▸ **WRITTEN TASK**
Check every line of the data for the word "LIST", and copy those that have it.

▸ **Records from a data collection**
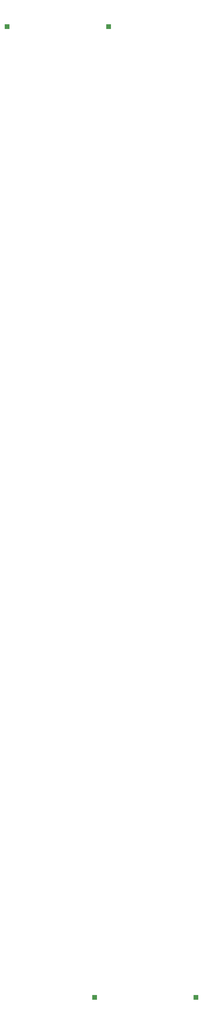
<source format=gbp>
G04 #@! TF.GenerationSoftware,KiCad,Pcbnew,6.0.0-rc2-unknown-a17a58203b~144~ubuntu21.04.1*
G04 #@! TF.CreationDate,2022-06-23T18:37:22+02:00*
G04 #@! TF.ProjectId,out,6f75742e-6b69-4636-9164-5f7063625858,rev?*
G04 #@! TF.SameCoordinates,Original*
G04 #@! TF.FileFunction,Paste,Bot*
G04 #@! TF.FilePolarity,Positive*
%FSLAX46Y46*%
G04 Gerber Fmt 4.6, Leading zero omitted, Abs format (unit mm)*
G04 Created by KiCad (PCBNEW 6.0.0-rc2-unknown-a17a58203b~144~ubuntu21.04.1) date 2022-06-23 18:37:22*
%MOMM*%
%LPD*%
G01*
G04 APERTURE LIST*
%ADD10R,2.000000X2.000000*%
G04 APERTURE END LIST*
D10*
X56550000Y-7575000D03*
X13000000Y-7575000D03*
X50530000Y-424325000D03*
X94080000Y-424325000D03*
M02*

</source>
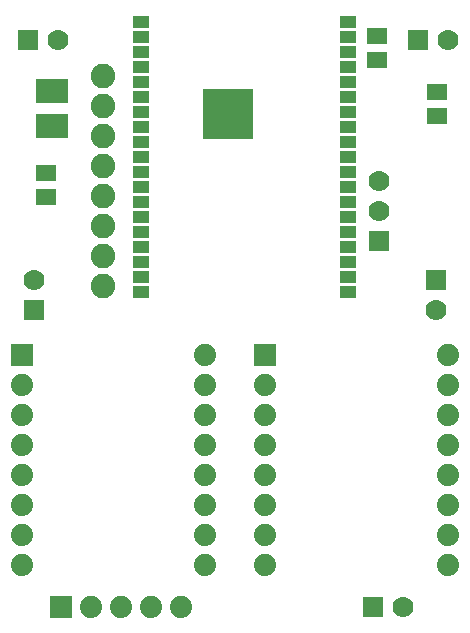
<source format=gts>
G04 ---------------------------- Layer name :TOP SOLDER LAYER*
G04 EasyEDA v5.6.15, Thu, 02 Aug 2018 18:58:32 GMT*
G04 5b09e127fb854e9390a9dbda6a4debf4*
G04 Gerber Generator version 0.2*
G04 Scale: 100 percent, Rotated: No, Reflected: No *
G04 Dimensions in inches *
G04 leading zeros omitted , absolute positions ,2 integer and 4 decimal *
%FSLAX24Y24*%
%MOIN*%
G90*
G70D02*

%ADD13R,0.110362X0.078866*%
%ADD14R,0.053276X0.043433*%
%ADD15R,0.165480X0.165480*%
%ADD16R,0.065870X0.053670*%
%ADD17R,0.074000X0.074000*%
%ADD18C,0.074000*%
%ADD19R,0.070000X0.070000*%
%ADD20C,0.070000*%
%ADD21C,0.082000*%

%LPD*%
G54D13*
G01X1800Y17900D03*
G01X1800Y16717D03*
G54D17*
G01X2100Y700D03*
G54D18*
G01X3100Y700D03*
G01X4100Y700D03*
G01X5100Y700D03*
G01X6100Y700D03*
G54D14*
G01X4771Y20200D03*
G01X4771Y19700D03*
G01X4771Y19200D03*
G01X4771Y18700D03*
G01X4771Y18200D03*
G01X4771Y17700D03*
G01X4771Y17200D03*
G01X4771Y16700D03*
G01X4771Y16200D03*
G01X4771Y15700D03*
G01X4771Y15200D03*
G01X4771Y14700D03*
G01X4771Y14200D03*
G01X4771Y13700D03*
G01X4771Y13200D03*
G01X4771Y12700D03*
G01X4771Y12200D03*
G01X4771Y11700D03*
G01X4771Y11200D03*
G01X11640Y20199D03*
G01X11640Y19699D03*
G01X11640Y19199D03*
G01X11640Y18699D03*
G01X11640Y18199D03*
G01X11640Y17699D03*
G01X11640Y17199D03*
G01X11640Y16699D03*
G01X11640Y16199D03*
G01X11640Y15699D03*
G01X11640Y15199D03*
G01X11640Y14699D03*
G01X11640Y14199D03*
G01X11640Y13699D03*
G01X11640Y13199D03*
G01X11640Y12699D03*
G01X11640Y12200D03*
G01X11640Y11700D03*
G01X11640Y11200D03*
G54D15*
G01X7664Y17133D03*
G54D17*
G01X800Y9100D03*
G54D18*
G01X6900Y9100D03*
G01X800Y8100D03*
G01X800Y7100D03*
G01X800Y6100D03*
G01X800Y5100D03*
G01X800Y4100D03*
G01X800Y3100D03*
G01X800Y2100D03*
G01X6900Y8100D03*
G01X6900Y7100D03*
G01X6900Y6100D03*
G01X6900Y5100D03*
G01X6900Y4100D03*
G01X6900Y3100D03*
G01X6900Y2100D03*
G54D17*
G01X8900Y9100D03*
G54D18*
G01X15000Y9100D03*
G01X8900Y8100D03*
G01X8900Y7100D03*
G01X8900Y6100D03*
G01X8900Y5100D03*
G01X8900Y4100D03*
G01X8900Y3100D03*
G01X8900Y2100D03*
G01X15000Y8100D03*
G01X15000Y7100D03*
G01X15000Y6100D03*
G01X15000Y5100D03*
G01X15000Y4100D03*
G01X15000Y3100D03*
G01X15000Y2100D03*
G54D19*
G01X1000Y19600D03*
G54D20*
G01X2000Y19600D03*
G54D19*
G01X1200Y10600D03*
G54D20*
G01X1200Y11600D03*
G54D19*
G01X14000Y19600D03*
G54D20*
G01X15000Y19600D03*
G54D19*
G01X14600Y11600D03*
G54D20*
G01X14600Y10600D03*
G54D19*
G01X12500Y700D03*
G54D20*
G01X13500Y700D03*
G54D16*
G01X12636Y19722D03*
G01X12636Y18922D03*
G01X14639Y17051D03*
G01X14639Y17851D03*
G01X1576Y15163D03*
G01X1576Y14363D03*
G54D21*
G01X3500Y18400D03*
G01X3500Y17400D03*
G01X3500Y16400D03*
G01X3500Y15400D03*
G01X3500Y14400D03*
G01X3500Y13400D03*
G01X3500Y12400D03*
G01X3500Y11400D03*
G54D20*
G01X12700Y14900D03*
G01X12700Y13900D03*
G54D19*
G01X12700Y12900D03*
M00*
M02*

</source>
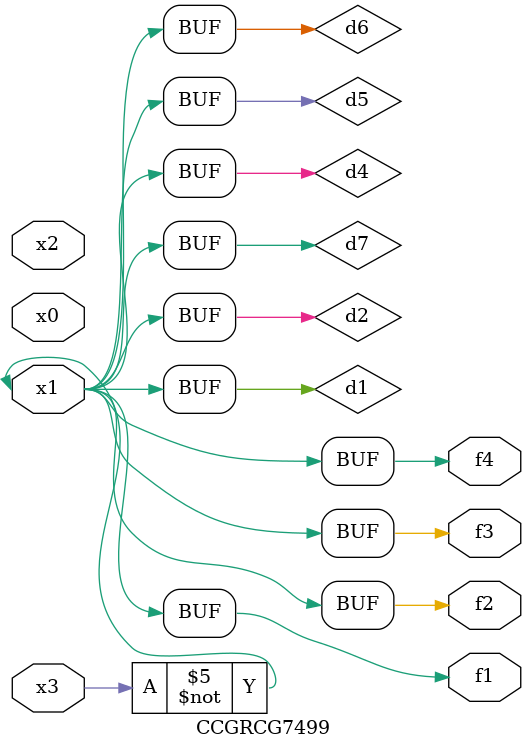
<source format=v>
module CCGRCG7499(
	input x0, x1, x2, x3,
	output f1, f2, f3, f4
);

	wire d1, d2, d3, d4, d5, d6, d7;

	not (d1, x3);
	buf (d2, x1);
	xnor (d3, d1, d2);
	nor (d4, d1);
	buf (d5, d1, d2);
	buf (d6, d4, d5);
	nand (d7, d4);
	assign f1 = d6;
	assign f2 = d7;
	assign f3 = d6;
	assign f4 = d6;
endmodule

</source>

▸ **TASK SOLUTION**
G04 APERTURE LIST*
G04 APERTURE END LIST*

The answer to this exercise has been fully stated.